Trig identity to hyperbolic identity

By Anonymous on Monday, March 12, 2001 - 07:17 pm :

I am having trouble with this question.

From the identity sin(Z + W) = sinZcosW + cosZsinW
find the corresponding identity for sinh(Z + W). thanks.

By Kerwin Hui (Kwkh2) on Tuesday, March 13, 2001 - 02:03 pm :

Do you know anything about complex numbers? If so, use the result

sin (ix) = i sinh x
cos (ix) = cosh x

If not, please write back.

Kerwin

By Anonymous on Tuesday, March 13, 2001 - 02:09 pm :

I haven't done a lot of complex number work, but have seen the result you have stated. However, I am still not sure how these results can be used to show what we are looking for. Your help is appreciated.

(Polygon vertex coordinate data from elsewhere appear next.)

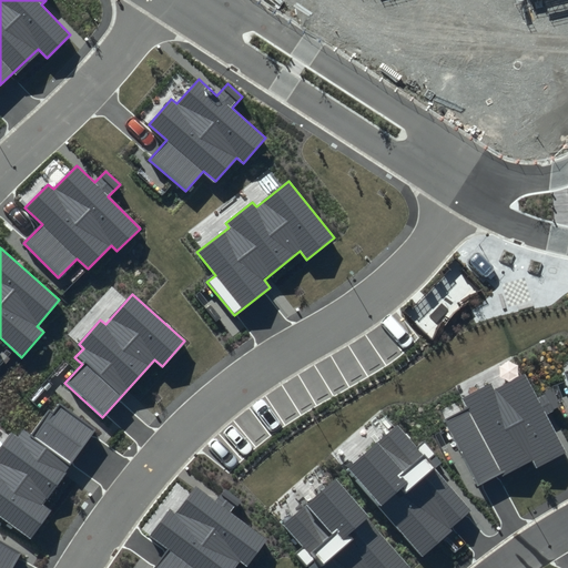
[(490,384),(462,398),(467,408),(444,421),(479,486),(501,474),(504,477),(531,462),(537,470),(567,454),(547,415),(554,412),(545,395),(539,397),(526,374),(495,391),(490,384)]
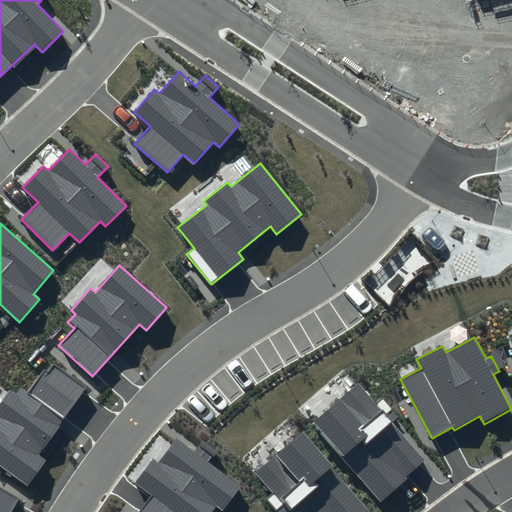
[(88,388),(54,363),(47,372),(44,370),(28,391),(21,386),(15,394),(11,390),(0,404),(0,466),(27,487),(47,460),(39,454),(88,388)]
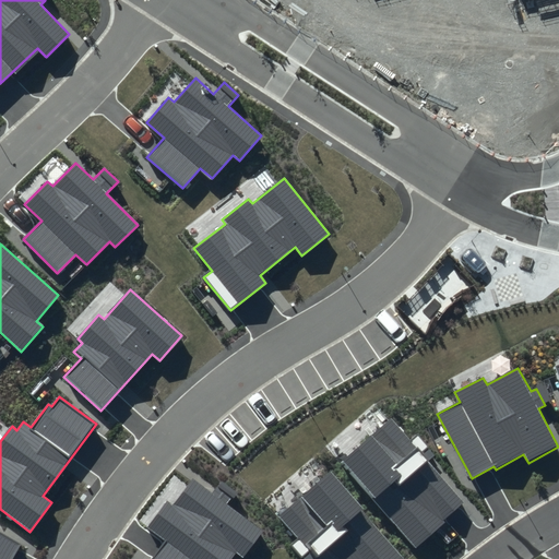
[(390,418),(340,463),(416,549),(444,523),(443,521),(464,502),(428,462),(436,454),(418,435),(411,441),(390,418)]
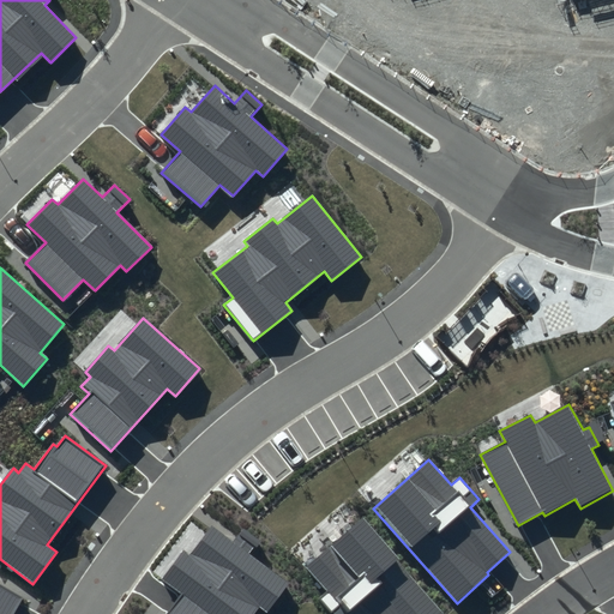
[(445,613),(446,613),(363,521),(309,567),(330,590),(319,599),(332,613),(445,613)]
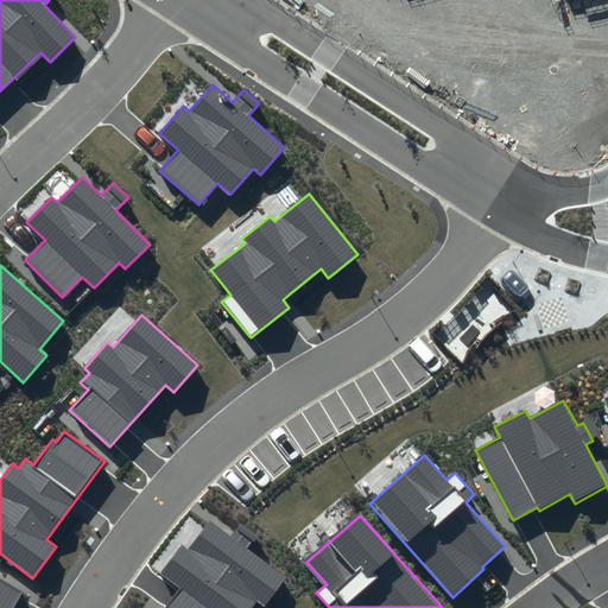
[(257,536),(239,523),(229,534),(209,520),(187,550),(179,545),(158,574),(179,589),(164,607),(249,607),(255,601),(264,607),(285,577),(247,549),(257,536)]
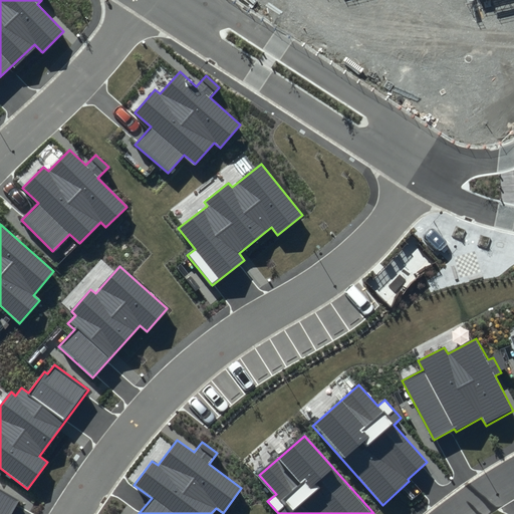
[(10,513),(19,500),(0,489),(0,513),(10,513)]
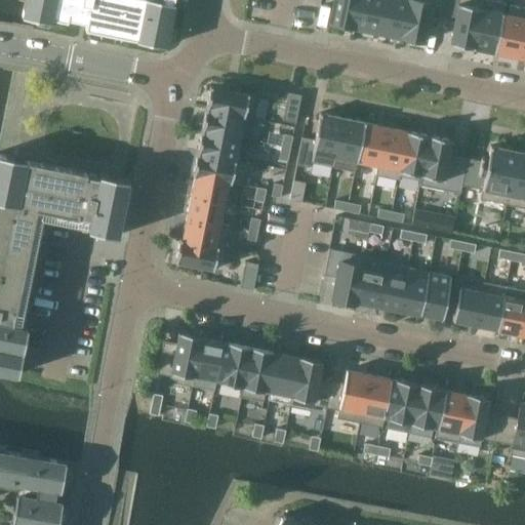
[(25,0),(23,16),(51,23),(52,18),(67,22),(68,18),(86,23),(85,29),(136,40),(136,41),(165,47),(174,3),(173,3),(173,0),(25,0)]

By Kerwin Hui (Kwkh2) on Tuesday, March 13, 2001 - 04:13 pm :

OK, a way without using complex numbers is to use the definition of sinh and cosh to prove that

$\sinh (A + B) \equiv \sinh A \cosh B + \cosh A \sinh B$

Kerwin

By Anonymous on Wednesday, March 14, 2001 - 01:10 am :

thanks

By The Editor :

A bit more elaboration on the two methods above:

sinh(Z+W)=(1/i)sin(iZ+iW) from Kerwin's identities
Expand this using the sin identity, to get seomthing in terms of cos(iZ), cos(iW), sin(iZ), etc.
Now use Kerwin's identities to turn those into coshZ, coshW, sinh(Z), etc.
Use the definitions sinhx=(e^x -e^-x )/2, coshx=(e^x +e^-x )/2 on the right-hand side of the identity, and it should simplify to what you need.